Rapariga com cabeça cheia. Rapariga com corpo cheio de tripas, tripas à moda do Porto, e gostava de comer um sopinha para acalmar o estômago pois está revolto como a água do mar com a tempestade que se pôs. Ou foi da cabeça da rapariga com a suas histórias? Das palavras a chocarem umas com as outras, zaragata de peixeiras do Bolhão a baterem com os rabos de pescada na cara das apanhadoras de batata transmontanas que estão de passagem.
Rapariga com o coração cheio de amor, mas para onde? Para quê? Parece comida estragada a fazer mal. Fel azedo a causar azia. Amor estragado que ninguém percebe, o raio da rapariga.
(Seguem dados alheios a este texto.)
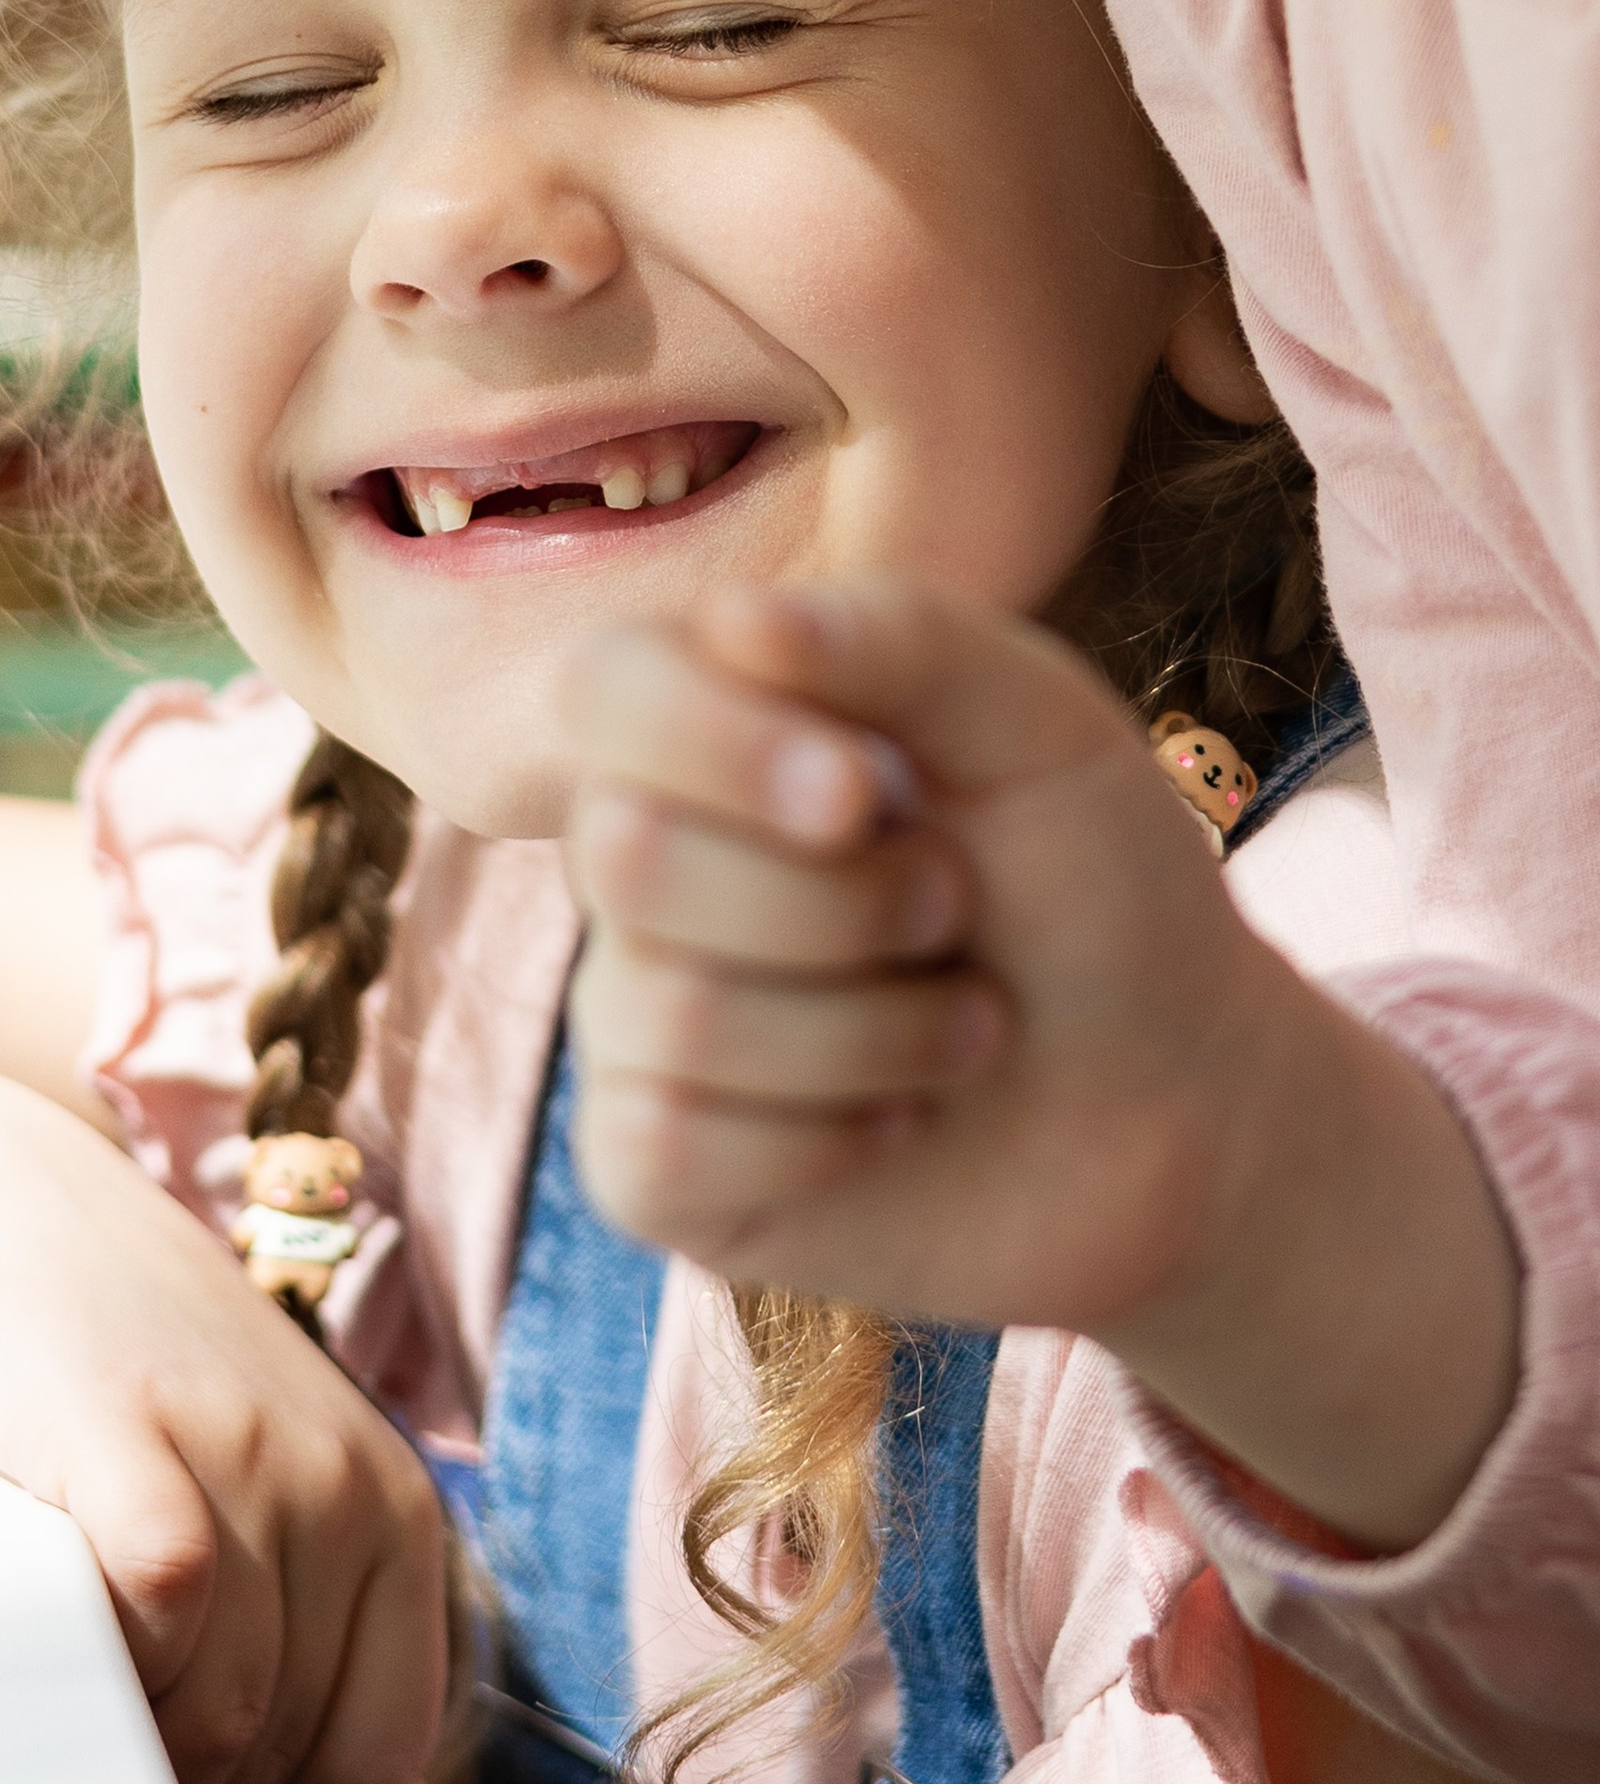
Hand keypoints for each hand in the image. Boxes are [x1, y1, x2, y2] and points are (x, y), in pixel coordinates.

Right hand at [0, 1090, 447, 1783]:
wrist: (11, 1206)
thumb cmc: (130, 1379)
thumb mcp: (262, 1503)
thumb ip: (330, 1655)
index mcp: (399, 1509)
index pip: (380, 1750)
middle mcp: (346, 1481)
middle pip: (293, 1743)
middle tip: (109, 1782)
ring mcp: (244, 1452)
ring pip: (228, 1703)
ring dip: (148, 1764)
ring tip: (76, 1750)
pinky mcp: (134, 1434)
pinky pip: (165, 1607)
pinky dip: (119, 1674)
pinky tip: (61, 1674)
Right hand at [560, 573, 1514, 1551]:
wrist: (1179, 1106)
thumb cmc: (1097, 890)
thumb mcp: (1040, 725)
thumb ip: (901, 638)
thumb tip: (733, 621)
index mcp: (715, 727)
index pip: (604, 687)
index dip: (714, 741)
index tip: (865, 792)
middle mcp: (647, 861)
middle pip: (625, 856)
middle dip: (842, 902)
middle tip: (953, 912)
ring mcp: (635, 1014)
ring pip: (675, 1015)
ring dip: (875, 1033)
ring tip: (960, 1031)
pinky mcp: (650, 1162)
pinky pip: (666, 1149)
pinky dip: (827, 1143)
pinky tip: (892, 1126)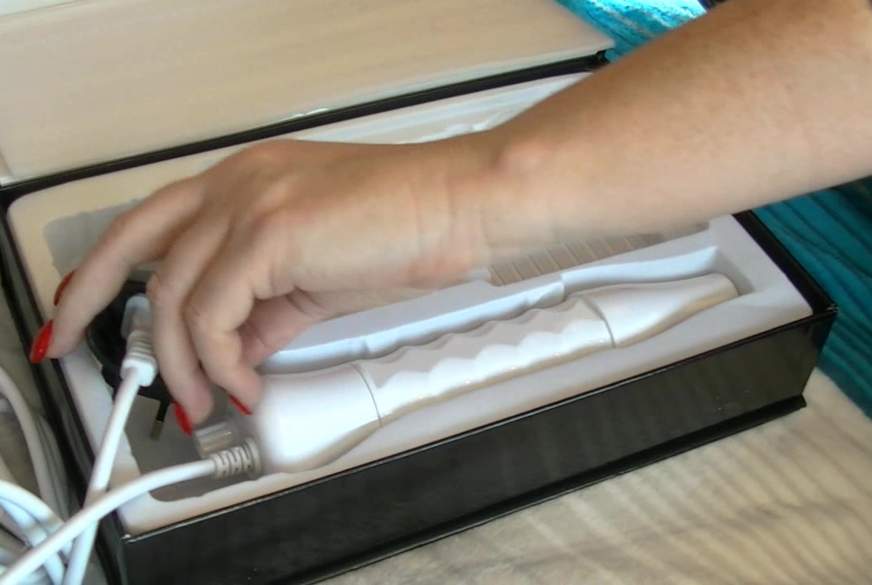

Rapazes, raparigas, quem é que percebe esta rapariga de cabeça cheia de árvores com asas e homens e mulheres vestidas de Maria. Pássaros a cantar à janela, ataques epilépticos a subir as escadas e pesadelos na carteira. Rapariga órfã, rapariga sem abrigo que não sabe o que fazer com o quarto, tem medo dos amigos, faz amizade com a solidão e quer fugir para não saber quem é. Reinventa. Reinventa a tua janela uma e outra vez e um dia a camada de tinta será tão grossa que já não a podes fechar e os monstros que querem entrar e dormir contigo, violar-te, comer-te e levar-te para passados impossíveis vão conseguir apanhar-te. Rapariga com a cabeça cheia de música de merda que não quer ouvir. Quer dormir para sempre, esconder-se dentro de um sonho e ser um homem.
As peixeiras pousam a pescada e limpam um polvo, a rapariga quer beber café. Quer parar tudo e ficar a olhar o mundo sentada numa cadeira - alheia - como uma morta num caixão. Rapariga de cabeça cheia, acorda que amanhã tens as vindimas.